次に、ちゃんと文字を消さずにグレースケール変換できたとして、今度は、白黒の境界線をどこにするのか、を検討してみます。
カラーをうまくグレースケールに変換できると、
このような感じで、左から、黒、青、赤、緑、白と並ぶはずです。そうすると、境界線の候補としては、A〜Fまでの6種類があります。
AとFを境界とした場合は自明なので省略いたします。
Bを境界とした場合、
Cを境界とした場合、
Dを境界とした場合、
Eを境界とした場合、
さて、ここまでくれば、後は簡単です。
例えば、仮にDを境界線としたとします。
この場合、
「緑地に白文字」は、両方とも白に変換されてしまうので、文字がつぶれます。
「赤地に緑文字」は、赤が黒に変換されて、緑が白に変換されますので、文字がつぶれません。
「青地に赤文字」は、両方とも黒に変換されてしまうので、文字がつぶれます。では、Cを境界線としてみると、
「緑地に白文字」は、両方とも白に変換されてしまうので、文字がつぶれます。
「青地に赤文字」は、青が黒に変換されて、赤が白に変換されますので、文字がつぶれません。

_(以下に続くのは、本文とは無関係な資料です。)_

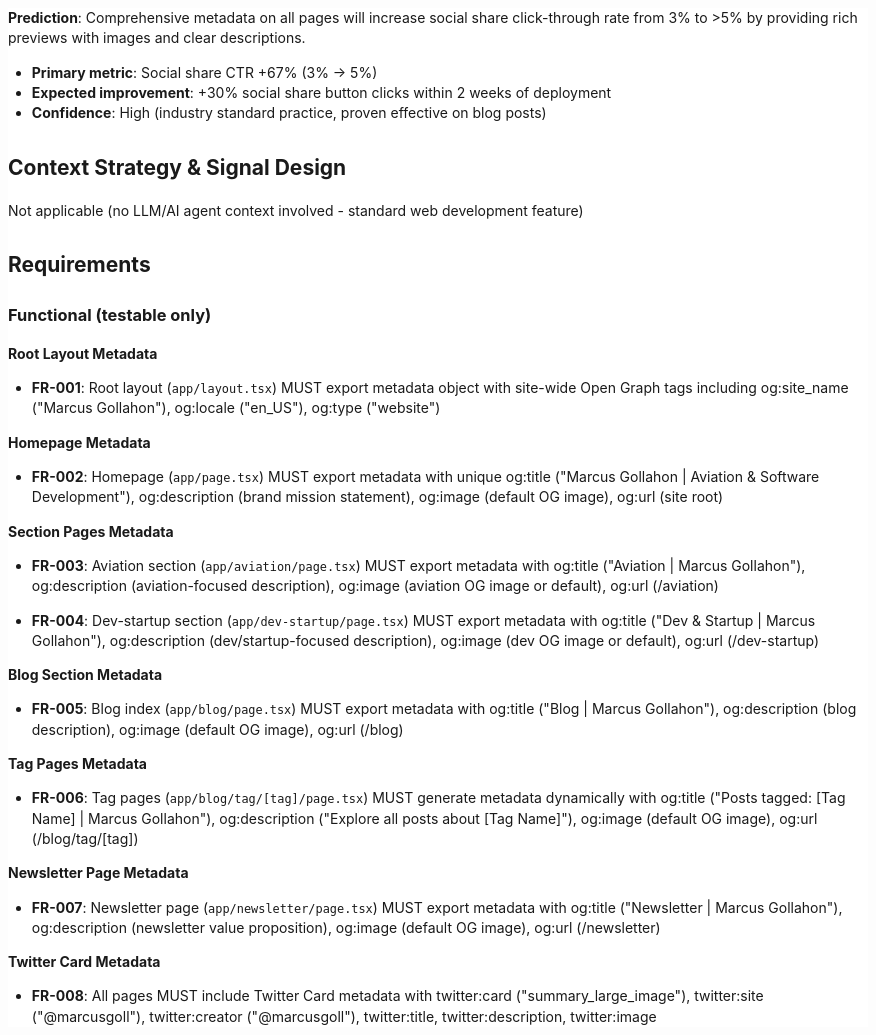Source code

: **Prediction**: Comprehensive metadata on all pages will increase social share click-through rate from 3% to >5% by providing rich previews with images and clear descriptions.

- **Primary metric**: Social share CTR +67% (3% → 5%)
- **Expected improvement**: +30% social share button clicks within 2 weeks of deployment
- **Confidence**: High (industry standard practice, proven effective on blog posts)

## Context Strategy & Signal Design

Not applicable (no LLM/AI agent context involved - standard web development feature)

## Requirements

### Functional (testable only)

**Root Layout Metadata**

- **FR-001**: Root layout (`app/layout.tsx`) MUST export metadata object with site-wide Open Graph tags including og:site_name ("Marcus Gollahon"), og:locale ("en_US"), og:type ("website")

**Homepage Metadata**

- **FR-002**: Homepage (`app/page.tsx`) MUST export metadata with unique og:title ("Marcus Gollahon | Aviation & Software Development"), og:description (brand mission statement), og:image (default OG image), og:url (site root)

**Section Pages Metadata**

- **FR-003**: Aviation section (`app/aviation/page.tsx`) MUST export metadata with og:title ("Aviation | Marcus Gollahon"), og:description (aviation-focused description), og:image (aviation OG image or default), og:url (/aviation)

- **FR-004**: Dev-startup section (`app/dev-startup/page.tsx`) MUST export metadata with og:title ("Dev & Startup | Marcus Gollahon"), og:description (dev/startup-focused description), og:image (dev OG image or default), og:url (/dev-startup)

**Blog Section Metadata**

- **FR-005**: Blog index (`app/blog/page.tsx`) MUST export metadata with og:title ("Blog | Marcus Gollahon"), og:description (blog description), og:image (default OG image), og:url (/blog)

**Tag Pages Metadata**

- **FR-006**: Tag pages (`app/blog/tag/[tag]/page.tsx`) MUST generate metadata dynamically with og:title ("Posts tagged: [Tag Name] | Marcus Gollahon"), og:description ("Explore all posts about [Tag Name]"), og:image (default OG image), og:url (/blog/tag/[tag])

**Newsletter Page Metadata**

- **FR-007**: Newsletter page (`app/newsletter/page.tsx`) MUST export metadata with og:title ("Newsletter | Marcus Gollahon"), og:description (newsletter value proposition), og:image (default OG image), og:url (/newsletter)

**Twitter Card Metadata**

- **FR-008**: All pages MUST include Twitter Card metadata with twitter:card ("summary_large_image"), twitter:site ("@marcusgoll"), twitter:creator ("@marcusgoll"), twitter:title, twitter:description, twitter:image

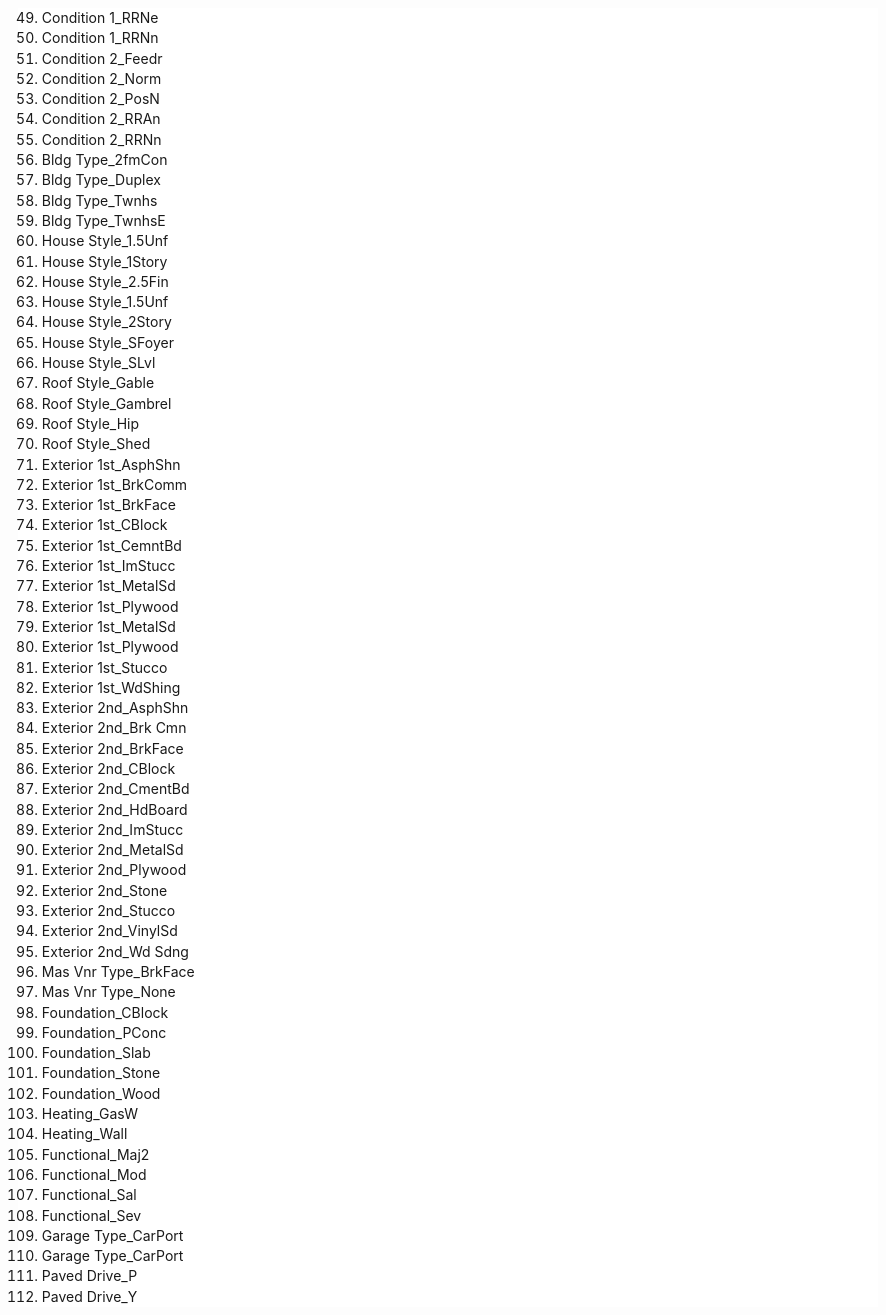 49. Condition 1_RRNe
50. Condition 1_RRNn
51. Condition 2_Feedr
52. Condition 2_Norm
53. Condition 2_PosN
54. Condition 2_RRAn
55. Condition 2_RRNn
56. Bldg Type_2fmCon
57. Bldg Type_Duplex
58. Bldg Type_Twnhs
59. Bldg Type_TwnhsE
60. House Style_1.5Unf
61. House Style_1Story
62. House Style_2.5Fin
63. House Style_1.5Unf
64. House Style_2Story
65. House Style_SFoyer
66. House Style_SLvl
67. Roof Style_Gable
68. Roof Style_Gambrel
69. Roof Style_Hip
70. Roof Style_Shed
71. Exterior 1st_AsphShn
72. Exterior 1st_BrkComm
73. Exterior 1st_BrkFace
74. Exterior 1st_CBlock
75. Exterior 1st_CemntBd
76. Exterior 1st_ImStucc
77. Exterior 1st_MetalSd
78. Exterior 1st_Plywood
79. Exterior 1st_MetalSd
80. Exterior 1st_Plywood
81. Exterior 1st_Stucco
82. Exterior 1st_WdShing
83. Exterior 2nd_AsphShn
84. Exterior 2nd_Brk Cmn
85. Exterior 2nd_BrkFace
86. Exterior 2nd_CBlock
87. Exterior 2nd_CmentBd
88. Exterior 2nd_HdBoard
89. Exterior 2nd_ImStucc
90. Exterior 2nd_MetalSd
91. Exterior 2nd_Plywood
92. Exterior 2nd_Stone
93. Exterior 2nd_Stucco
94. Exterior 2nd_VinylSd
95. Exterior 2nd_Wd Sdng
96. Mas Vnr Type_BrkFace
97. Mas Vnr Type_None
98. Foundation_CBlock
99. Foundation_PConc
100. Foundation_Slab
101. Foundation_Stone
102. Foundation_Wood
103. Heating_GasW
104. Heating_Wall
105. Functional_Maj2
106. Functional_Mod
107. Functional_Sal
108. Functional_Sev
109. Garage Type_CarPort
110. Garage Type_CarPort
111. Paved Drive_P
112. Paved Drive_Y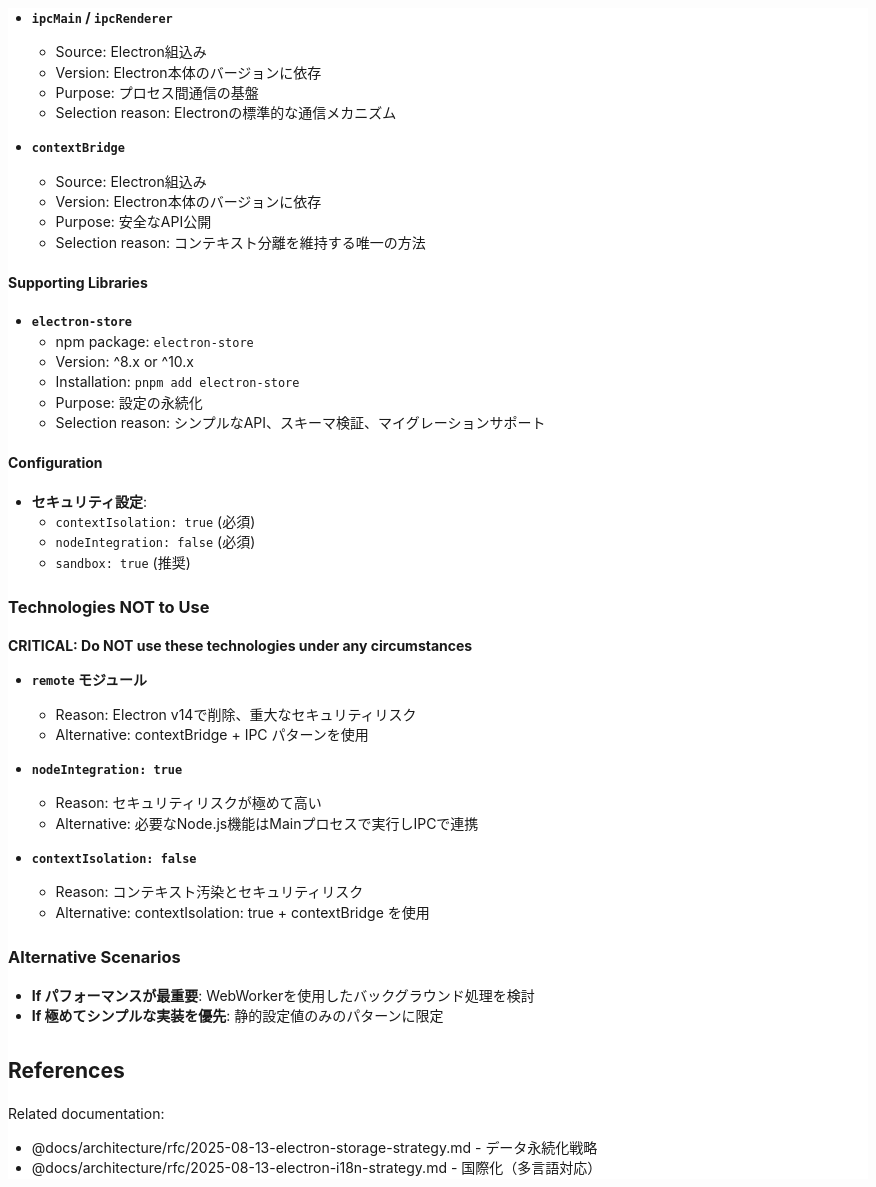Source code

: - **`ipcMain` / `ipcRenderer`**
  - Source: Electron組込み
  - Version: Electron本体のバージョンに依存
  - Purpose: プロセス間通信の基盤
  - Selection reason: Electronの標準的な通信メカニズム

- **`contextBridge`**
  - Source: Electron組込み
  - Version: Electron本体のバージョンに依存
  - Purpose: 安全なAPI公開
  - Selection reason: コンテキスト分離を維持する唯一の方法

#### Supporting Libraries

- **`electron-store`**
  - npm package: `electron-store`
  - Version: ^8.x or ^10.x
  - Installation: `pnpm add electron-store`
  - Purpose: 設定の永続化
  - Selection reason: シンプルなAPI、スキーマ検証、マイグレーションサポート

#### Configuration

- **セキュリティ設定**:
  - `contextIsolation: true` (必須)
  - `nodeIntegration: false` (必須)
  - `sandbox: true` (推奨)

### Technologies NOT to Use

**CRITICAL: Do NOT use these technologies under any circumstances**

- **`remote` モジュール**
  - Reason: Electron v14で削除、重大なセキュリティリスク
  - Alternative: contextBridge + IPC パターンを使用

- **`nodeIntegration: true`**
  - Reason: セキュリティリスクが極めて高い
  - Alternative: 必要なNode.js機能はMainプロセスで実行しIPCで連携

- **`contextIsolation: false`**
  - Reason: コンテキスト汚染とセキュリティリスク
  - Alternative: contextIsolation: true + contextBridge を使用

### Alternative Scenarios

- **If パフォーマンスが最重要**: WebWorkerを使用したバックグラウンド処理を検討
- **If 極めてシンプルな実装を優先**: 静的設定値のみのパターンに限定

## References

Related documentation:

- @docs/architecture/rfc/2025-08-13-electron-storage-strategy.md - データ永続化戦略
- @docs/architecture/rfc/2025-08-13-electron-i18n-strategy.md - 国際化（多言語対応）
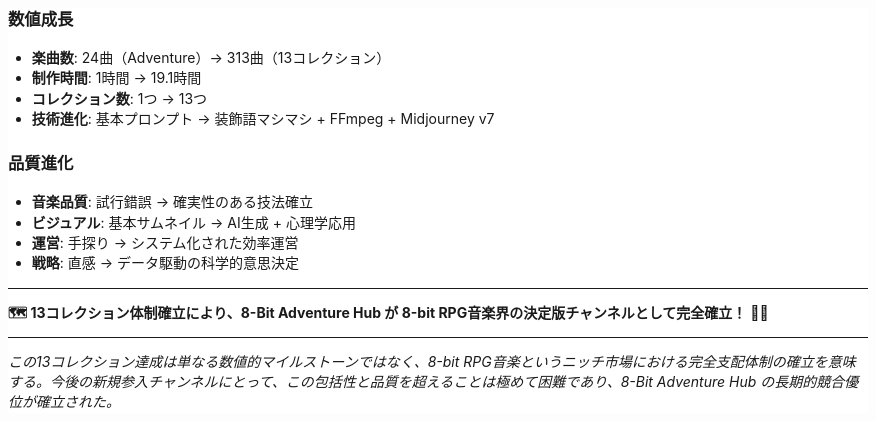 ### 数値成長
- **楽曲数**: 24曲（Adventure）→ 313曲（13コレクション）
- **制作時間**: 1時間 → 19.1時間
- **コレクション数**: 1つ → 13つ
- **技術進化**: 基本プロンプト → 装飾語マシマシ + FFmpeg + Midjourney v7

### 品質進化
- **音楽品質**: 試行錯誤 → 確実性のある技法確立
- **ビジュアル**: 基本サムネイル → AI生成 + 心理学応用
- **運営**: 手探り → システム化された効率運営
- **戦略**: 直感 → データ駆動の科学的意思決定

---

**🗺️ 13コレクション体制確立により、8-Bit Adventure Hub が 8-bit RPG音楽界の決定版チャンネルとして完全確立！** 🌟✨

---

*この13コレクション達成は単なる数値的マイルストーンではなく、8-bit RPG音楽というニッチ市場における完全支配体制の確立を意味する。今後の新規参入チャンネルにとって、この包括性と品質を超えることは極めて困難であり、8-Bit Adventure Hub の長期的競合優位が確立された。*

「黒地に青文字」は、両方とも黒に変換されてしまうので、文字がつぶれます。という感じで、どこに境界線をもってきたとしても、かならずつぶれてしまう組み合わせが出てきます。
つまり、カラー画像を、普通に2値化したら、どっかの文字や形がつぶれてしまう可能性は、かなり高い、ということです。背景が真っ白で、そこにいろんな色で文字が書かれているなら構わないのですが、背景がいろんな色で、そこの上に、いろんな色で文字が書かれている、という場合、非常に困ってしまうわけです。
ちなみに、問題の画像の右側ですが、これはDを境界線としているようです。
(問題2の回答例)
画像を分割して、部分ごとに2値化する。*2
(問題3の回答例)
OCRにかける場合、何らかの形で2値化らしきことをしなくてはいけないので、2値化によって消える文字があると、(OCRの誤認識だとかそんなこと以前の問題として、)全く認識できない、という問題が発生して、かなり困る。
全問正解者は1級。
2問正解者は2級。
1問正解者は3級。
正解なしは4級。
認定書を希望の方は、コメント欄に、何級だったぞー、とお書きください。後日、認定書をお送りします。
*1:昨今の不況を反映して、「赤地」とするべきところが、「赤字」となっておりますが、年末なので、許してください。